11 The People conclude, “[T]here was overwhelming evidence that [defendant] possessed the cocaine for sale given: the amount of cocaine—31.8 grams broken down into 24.5 grams and 7.3 grams; the [plastic] bags that could be used for packaging it; text messages on his cell phone that were indicative of cocaine sales given the quantities and prices discussed, references to not stepping on the product, the use of the word cream, and [defendant]’s request to be tossed a queen so that he could sell it; the lack of indicia of cocaine usage in his home; his statement that he did not use cocaine; and Officer Mannel’s expert opinion that the cocaine was possessed for sale based on all of the evidence presented.” The People argue, “[Defendant]’s admission was merely icing on a substantial cake of circumstantial evidence showing that [defendant] possessed cocaine for sale.” We disagree. The jury could readily find defendant guilty without considering the prosecution’s circumstantial evidence. The trial court itself told the jury defendant admitted possession of cocaine for sale. (See Bollenbach v. United States (1946) 326 U.S. 607, 612 [“ ‘The influence of the trial judge on the jury is necessarily and properly of great weight,’ [citation], and jurors are ever watchful of the words that fall from [the judge]”].) The prosecutor emphasized multiple times that defendant admitted the very thing he was on trial for, telling the jury that defendant “admitted, yes, [he] did violate [his] supervision by violating Health and Safety Code [s]ection 11351, possession of cocaine for sale” and “he admitted the crime.” (See People v. Bridgeford, supra, 241 Cal.App.4th at p. 905 [jury likely considered the defendant’s confession critical where the prosecutor referred to it multiple times in closing].) In short, the jury was presented with a full and complete admission to the crime by both the court and the prosecutor. Therefore, no other evidence was really necessary to determine guilt. Put another way, evidence of defendant’s admission to the crime on trial offered the jury a direct path to a finding of guilt. And to the extent the jury had any doubts about the circumstantial evidence, defendant’s admission to the charge removed any doubt.
12 Additionally, the jury deliberated for just over two hours before reaching a guilty verdict on possession of cocaine for sale, suggesting the jury found defendant’s guilt readily established. By contrast, in the same time frame, the jury was deadlocked on the gun and ammunition possession charges where the circumstantial evidence of guilt was equally compelling, i.e., defendant was observed on video surveillance carrying a box to and from his car that was found in his room and contained a loaded handgun.

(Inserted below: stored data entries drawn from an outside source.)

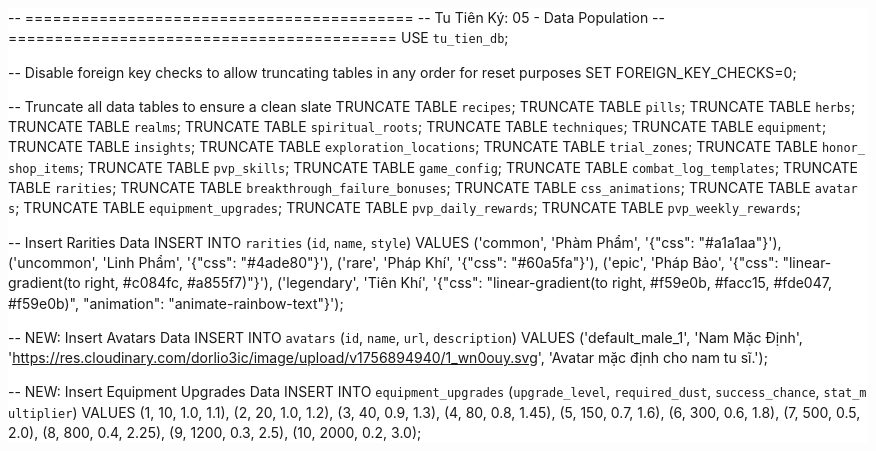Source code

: -- ==========================================
-- Tu Tiên Ký: 05 - Data Population
-- ==========================================
USE `tu_tien_db`;

-- Disable foreign key checks to allow truncating tables in any order for reset purposes
SET FOREIGN_KEY_CHECKS=0;

-- Truncate all data tables to ensure a clean slate
TRUNCATE TABLE `recipes`;
TRUNCATE TABLE `pills`;
TRUNCATE TABLE `herbs`;
TRUNCATE TABLE `realms`;
TRUNCATE TABLE `spiritual_roots`;
TRUNCATE TABLE `techniques`;
TRUNCATE TABLE `equipment`;
TRUNCATE TABLE `insights`;
TRUNCATE TABLE `exploration_locations`;
TRUNCATE TABLE `trial_zones`;
TRUNCATE TABLE `honor_shop_items`;
TRUNCATE TABLE `pvp_skills`;
TRUNCATE TABLE `game_config`;
TRUNCATE TABLE `combat_log_templates`;
TRUNCATE TABLE `rarities`;
TRUNCATE TABLE `breakthrough_failure_bonuses`;
TRUNCATE TABLE `css_animations`;
TRUNCATE TABLE `avatars`;
TRUNCATE TABLE `equipment_upgrades`;
TRUNCATE TABLE `pvp_daily_rewards`;
TRUNCATE TABLE `pvp_weekly_rewards`;


-- Insert Rarities Data
INSERT INTO `rarities` (`id`, `name`, `style`) VALUES
('common', 'Phàm Phẩm', '{"css": "#a1a1aa"}'),
('uncommon', 'Linh Phẩm', '{"css": "#4ade80"}'),
('rare', 'Pháp Khí', '{"css": "#60a5fa"}'),
('epic', 'Pháp Bảo', '{"css": "linear-gradient(to right, #c084fc, #a855f7)"}'),
('legendary', 'Tiên Khí', '{"css": "linear-gradient(to right, #f59e0b, #facc15, #fde047, #f59e0b)", "animation": "animate-rainbow-text"}');

-- NEW: Insert Avatars Data
INSERT INTO `avatars` (`id`, `name`, `url`, `description`) VALUES
('default_male_1', 'Nam Mặc Định', 'https://res.cloudinary.com/dorlio3ic/image/upload/v1756894940/1_wn0ouy.svg', 'Avatar mặc định cho nam tu sĩ.');

-- NEW: Insert Equipment Upgrades Data
INSERT INTO `equipment_upgrades` (`upgrade_level`, `required_dust`, `success_chance`, `stat_multiplier`) VALUES
(1, 10, 1.0, 1.1),
(2, 20, 1.0, 1.2),
(3, 40, 0.9, 1.3),
(4, 80, 0.8, 1.45),
(5, 150, 0.7, 1.6),
(6, 300, 0.6, 1.8),
(7, 500, 0.5, 2.0),
(8, 800, 0.4, 2.25),
(9, 1200, 0.3, 2.5),
(10, 2000, 0.2, 3.0);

In sum, the defense at trial was that defendant possessed the cocaine for his own use. Evidence that he admitted the crime of possession of cocaine for sale operated as an “ ‘ “evidentiary bombshell” ’ ” that “ ‘ “shatter[ed] the defense.” ’ ” (Neal, supra, 31 Cal.4th at p. 86.)5 Accordingly, we cannot say the verdict was “ ‘surely unattributable’ ” to the erroneous admission of evidence that defendant had admitted the violation in another proceeding. (Neal, at p. 86.)
5 Because we conclude that introduction of defendant’s involuntary admission to violating Health and Safety Code section 11351 into evidence at trial was prejudicial error, we need not consider defendant’s claim that introduction of evidence of defendant’s admission to a community supervision violation was in contravention of his Fifth Amendment right against self-incrimination and the use immunity exclusion recognized in People v. Coleman (1975) 13 Cal.3d 867, 889.
13 DISPOSITION The judgment is reversed and the matter is remanded to the trial court for retrial.
/s/ ROBIE, Acting P. J.
We concur:
/s/ BOULWARE EURIE, J.
/s/ WISEMAN, J.*
* Retired Associate Justice of the Court of Appeal, Fifth Appellate District, assigned by the Chief Justice pursuant to article VI, section 6 of the California Constitution.